Qatar and France promised more than a billion dollars in financial support for Tunisia at an investment conference Tuesday aimed at reviving the country’s struggling economy.
Nearly six years after its Arab Spring revolution, Tunisia hopes the meeting will help it confront challenges including high unemployment, low growth and a tourism sector hammered by ‘jihadist’ attacks.
The two-day “Tunisia 2020” conference aims to put the North African nation “back on the investment map of the Mediterranean”, officials said.
Qatari Emir Sheikh Tamim bin Hamad Al-Thani pledged $1.25 billion (1.18 billion euros) in financial support at the opening session.
He said the money would “support the Tunisian economy and strengthen its process of development”.
He did not give details on the form of the assistance.
French Prime Minister Manuel Valls said the French Development Agency (AFD) would invest “at least 250 million euros ($265 million) every year” in Tunisia.
“We will also implement operations to convert Tunisian debt into development projects,” he said.
He praised Tunisia’s “exemplary transition” following its 2011 revolution and said France had a “duty and a responsibility” to support it.
Valls, on a two-day visit to Tunisia, met President Beji Caid Essebsi and Prime Minister Youssef Chahed on Monday evening.
Chahed’s government took office in August in place of an administration heavily criticized for its economic management.
That followed a catastrophic 2015 in which attacks claimed by the ISIL group killed 59 foreign visitors and 13 Tunisians, dealing a devastating blow to the key tourism industry.
Strikes and social unrest have also hit strategic sectors including phosphate mining.
Around 15 percent of the workforce was unemployed in the spring of 2016 according to the World Bank — many of them young graduates, who have seen the hope of the Arab Spring dissipate.
The government hopes the conference, attended by more than 2,000 business, finance and political leaders from 40 countries, will attract billions of dollars of much-needed investment.
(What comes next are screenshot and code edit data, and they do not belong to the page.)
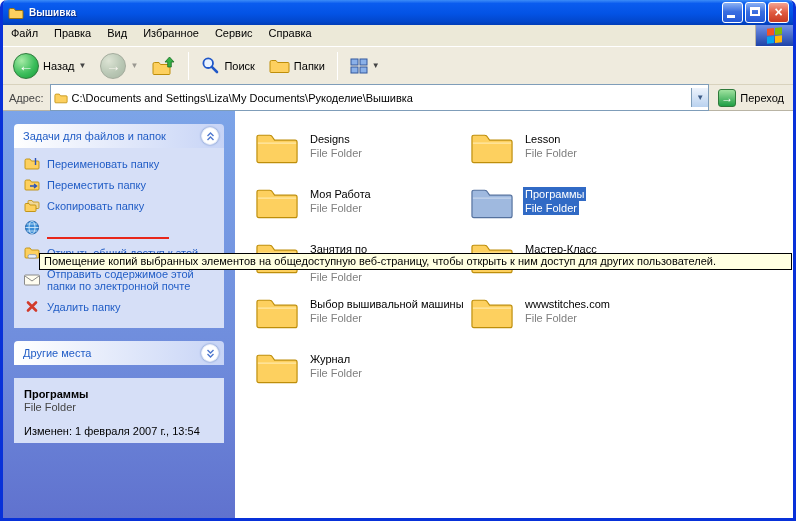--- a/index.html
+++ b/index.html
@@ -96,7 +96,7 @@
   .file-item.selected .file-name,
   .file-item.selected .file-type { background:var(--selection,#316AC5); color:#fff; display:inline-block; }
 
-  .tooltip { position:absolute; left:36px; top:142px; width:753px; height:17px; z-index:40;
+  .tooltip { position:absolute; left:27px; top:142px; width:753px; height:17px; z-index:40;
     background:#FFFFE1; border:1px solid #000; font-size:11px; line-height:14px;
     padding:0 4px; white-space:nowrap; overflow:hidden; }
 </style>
Officials say the conference is part of a charm offensive aimed at the private sector.
It is also seeking bids on 140 ventures — from infrastructure and agricultural projects to hi-tech schemes — worth roughly $32 billion (30 billion euros).
The European Union announced a doubling of its financial support in 2017 to $318 million (300 million euros).
Essebsi will head to Brussels on Wednesday and Thursday for an EU-Tunisian summit.
Chahed told AFP last week that Tunisia deserved support and that the international community “should invest in Tunisian democracy”.